Buyers may try to argue that stock declines are temporary, though some are choosing to renegotiate. San Diego-based Southern California Bancorp, which has $852 million in assets, disclosed in April that it had renegotiated its October 2019 merger agreement with CalWest Bancorp. It lowered its all-cash offer by 19% for the Rancho Santa Margarita, California-based bank, to $25.9 million. The acquisition of the $226 million bank closed June 1.
But there is still risk for cash buyers and other parties committing to closing a deal. For years, credit had been so clean that buyers risked “giving lip service” to doing due diligence on a seller, Childs says. Now, acquirers must take pains to understand the potential risks they might be buying, especially as banks process deferrals and loan forgiveness applications for the Small Business Administration’s Paycheck Protection Program.
Deals may also take longer to close during the pandemic because regulators have limited capacity, though not in every case. Childs is involved in some delayed deals because regulators have shifted their attention away from applications to assisting banks with changing policies and emerging issues or questions. Banks that have announced delays are adding an average of two additional months, he says.
However, some banks have managed to receive timely, or early, approvals. CenterState Bank Corp., which has $19 billion in assets and is based in Winter Haven, Florida, disclosed that it had received all regulatory approvals ahead of schedule for its merger with South State Corp., which has $17 billion in assets and is based in Columbia, South Carolina.
While the environment may be challenging for pending deals, it could be productive for prospective ones. Childs says cash buyers may find management teams with an increased interest in selling because of crisis fatigue and the anticipation of a long road to economic recovery, which could lead to compelling valuations. Carpenter counters that sellers may not want to accept a cash deal because it would be a permanent discounted valuation. Accepting equity gives the seller’s shareholders a way to ride out the recovery and could make a lower initial valuation more palpable. Both Childs and Carpenter are working on deals that have yet to be announced.
Buyers that have stock may want to include struggling fintechs in their search for potential targets, Childs says.
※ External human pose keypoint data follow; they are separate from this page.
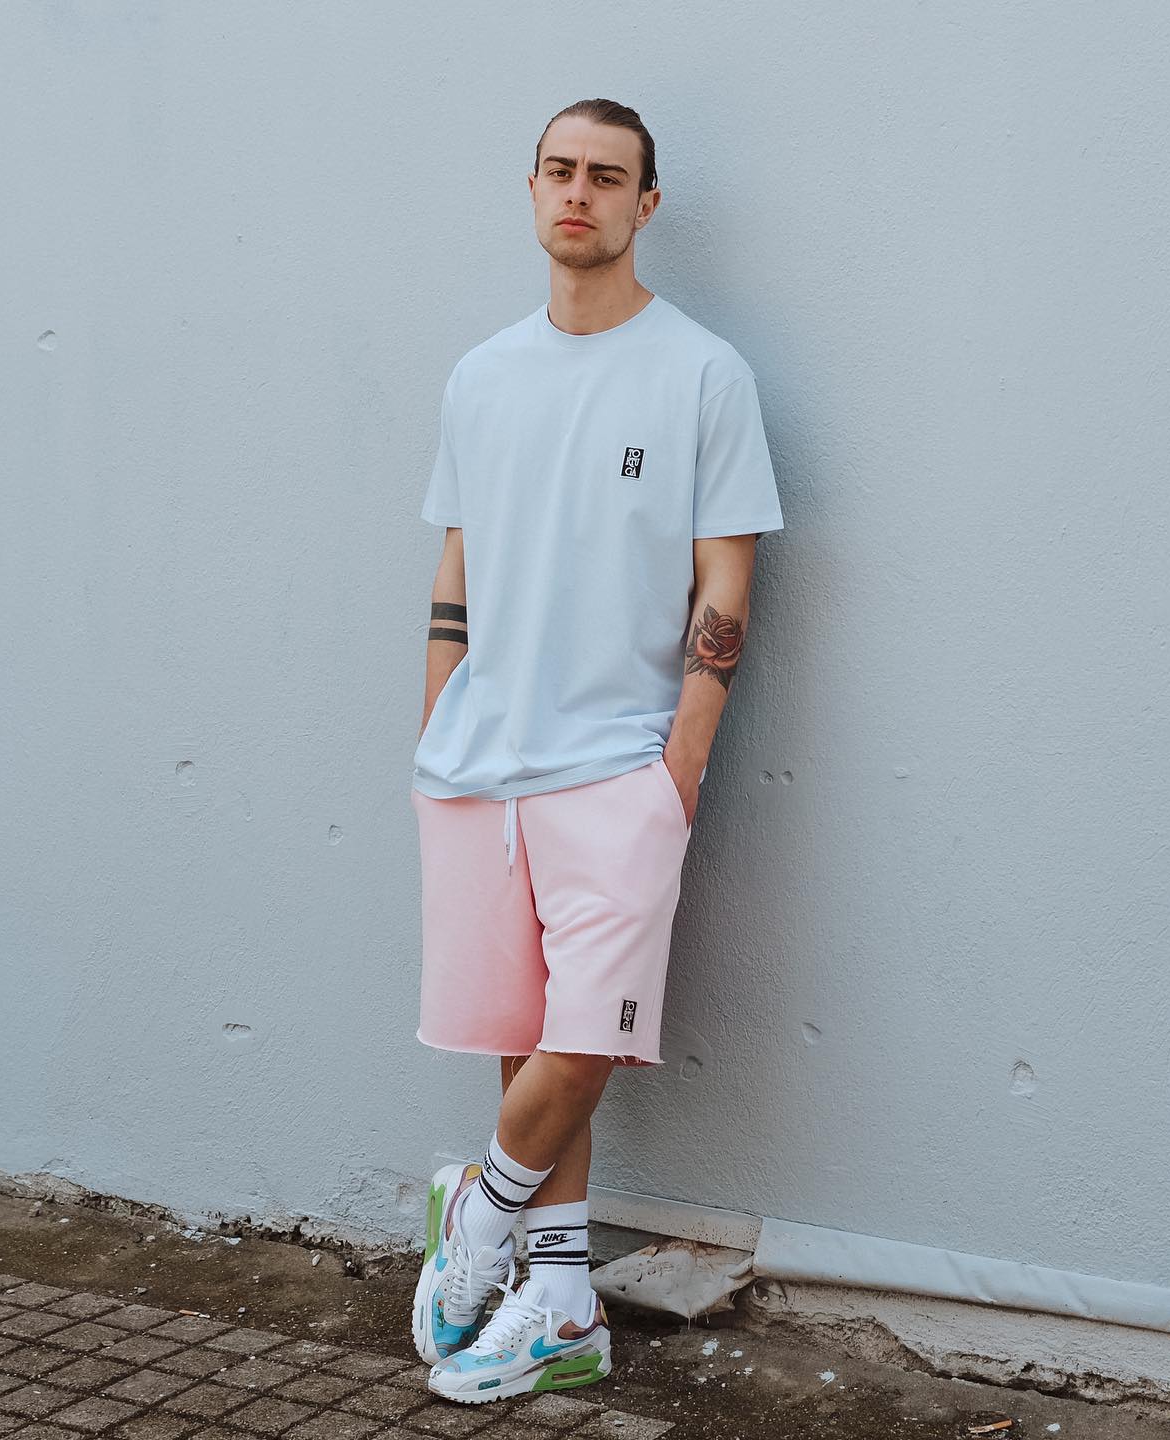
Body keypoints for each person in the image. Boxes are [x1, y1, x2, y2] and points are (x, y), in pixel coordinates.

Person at [408, 97, 785, 1406]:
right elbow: (456, 561)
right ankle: (561, 1304)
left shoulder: (701, 374)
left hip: (621, 765)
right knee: (524, 1039)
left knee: (589, 1037)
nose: (580, 192)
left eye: (607, 177)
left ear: (645, 203)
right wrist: (436, 719)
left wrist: (678, 770)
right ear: (532, 190)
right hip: (480, 763)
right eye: (560, 171)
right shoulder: (481, 375)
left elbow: (726, 584)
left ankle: (481, 1208)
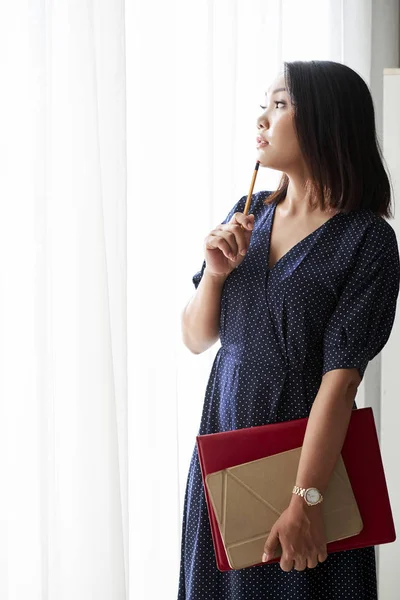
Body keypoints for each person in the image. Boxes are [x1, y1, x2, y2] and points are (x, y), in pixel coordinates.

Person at [178, 60, 400, 600]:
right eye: (263, 106)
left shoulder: (366, 240)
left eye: (279, 105)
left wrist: (306, 502)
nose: (262, 120)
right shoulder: (247, 213)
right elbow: (197, 338)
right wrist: (215, 273)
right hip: (225, 445)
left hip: (305, 463)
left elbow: (341, 382)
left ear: (325, 121)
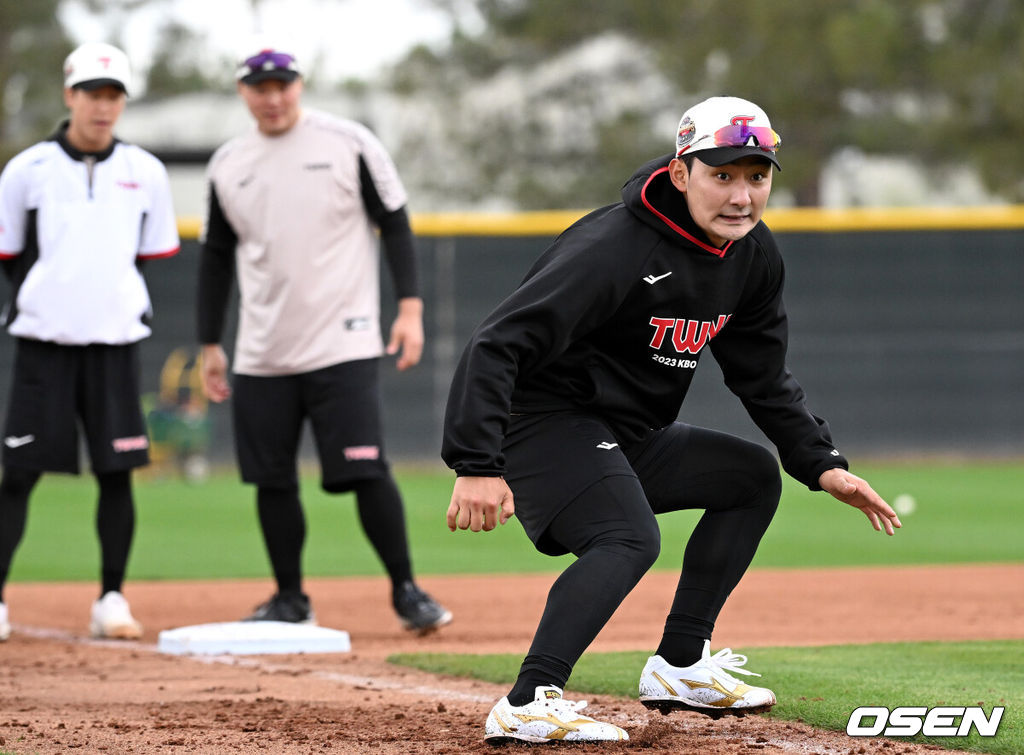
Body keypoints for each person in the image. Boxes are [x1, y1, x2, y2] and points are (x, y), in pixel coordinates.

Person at [442, 95, 902, 743]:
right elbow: (498, 342)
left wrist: (821, 463)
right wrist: (477, 462)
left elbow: (762, 376)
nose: (741, 194)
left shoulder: (751, 256)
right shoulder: (615, 246)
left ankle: (681, 662)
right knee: (628, 537)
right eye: (723, 175)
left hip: (628, 433)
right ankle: (528, 699)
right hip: (545, 422)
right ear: (683, 173)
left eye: (757, 175)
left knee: (749, 478)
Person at [197, 42, 451, 634]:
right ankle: (289, 597)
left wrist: (409, 309)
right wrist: (211, 342)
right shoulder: (228, 163)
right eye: (260, 87)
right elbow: (214, 255)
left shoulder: (349, 142)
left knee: (367, 470)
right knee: (272, 479)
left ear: (299, 85)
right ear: (244, 93)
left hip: (344, 342)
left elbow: (395, 222)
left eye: (283, 84)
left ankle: (407, 591)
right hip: (262, 351)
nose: (273, 96)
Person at [0, 42, 180, 643]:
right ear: (69, 95)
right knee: (19, 473)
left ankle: (111, 598)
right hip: (43, 345)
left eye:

Fintechs may have superior technology or capabilities that could add a business line or increase a buyer’s capabilities, but face funding or capital challenges because of the economic crisis.
“Either taking a significant ownership stake or buying it outright might be a heck of a deal for you, and your stock is probably going to be better than their stock,” he says.
In the meantime, Childs advises banks to trim the fat from their financial statements. If a bank has been on the fence about assets, business lines or portfolios it owns, now is an opportunistic time to sell them and raise cash. It is also a good time for cash buyers to establish credit lines or loan arrangements they may use to finance a deal, but cautioned stock buyers against raising equity capital until prices recover.
“I think we’ll have a few more deals called off between now and their expected closing dates, but probably what we’ll see is very few announced deals unless we come back in a big way,” Childs says. “We may end up having a great fourth quarter because of pent-up demand, but there will probably be a dip in the middle part of the year.”